Analysis of Hydrologic and Geochemical Time Series Data at James Cave, Virginia: Implications for Epikarst Influence on Recharge
Karst aquifers are productive groundwater systems around the world, supplying approximately 25% of the world's drinking water. However, they are highly vulnerable to contamination due to rapid groundwater transit in the transmission zone (KWI 2006). The epikarst, also known as the subcutaneous zone, is an interface between the soil overburden and the transmission zone. The epikarst is considered a critical zone as it can control hydrologic and geochemical characteristics of recharge to the underlying karst aquifer. The overall goal of this thesis is to utilize time series hydrologic and geochemical data collected at James Cave, Virginia, to examine the influence of epikarst on the quantity, quality, and rates of recharge to aquifers in Appalachian karst.

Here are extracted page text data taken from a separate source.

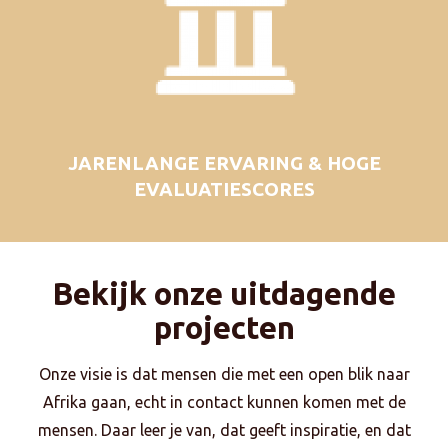
JARENLANGE ERVARING & HOGE
EVALUATIESCORES
Bekijk onze uitdagende
projecten
Onze visie is dat mensen die met een open blik naar
Afrika gaan, echt in contact kunnen komen met de
mensen. Daar leer je van, dat geeft inspiratie, en dat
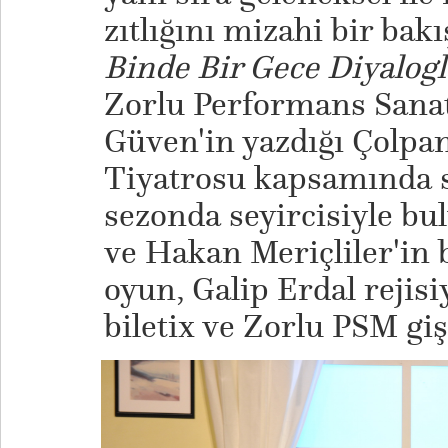
zıtlığını mizahi bir bak
Binde Bir Gece Diyalogl
Zorlu Performans Sanat
Güven'in yazdığı Çolpan
Tiyatrosu kapsamında 
sezonda seyircisiyle b
ve Hakan Meriçliler'in 
oyun, Galip Erdal rejisi
biletix ve Zorlu PSM giş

Results of this study indicate a strong seasonality of both the hydrology and geochemistry of recharge. The conceptual model of the epikarst developed in this study identifies three hydrologic seasons: recharge, recession, and baseflow. Seasonality of recharge geochemistry coincides with these three hydrologic seasons. These results have implications for management of karst aquifers. First, recharge to Appalachian karst aquifers is seasonal, reaching a maximum during the winter-early spring; the onset of recharge depends on antecedent climatic conditions. Second, water that infiltrates into the epikarst will have seasonally variable residence times due to changes in hydrologic storage; these variations in attenuation affect geochemical reactions in the epikarst, which can influence recharge quality. Overall, these results point to the complex influence of epikarst on karst recharge, which necessitates collection of long-term and high resolution datasets.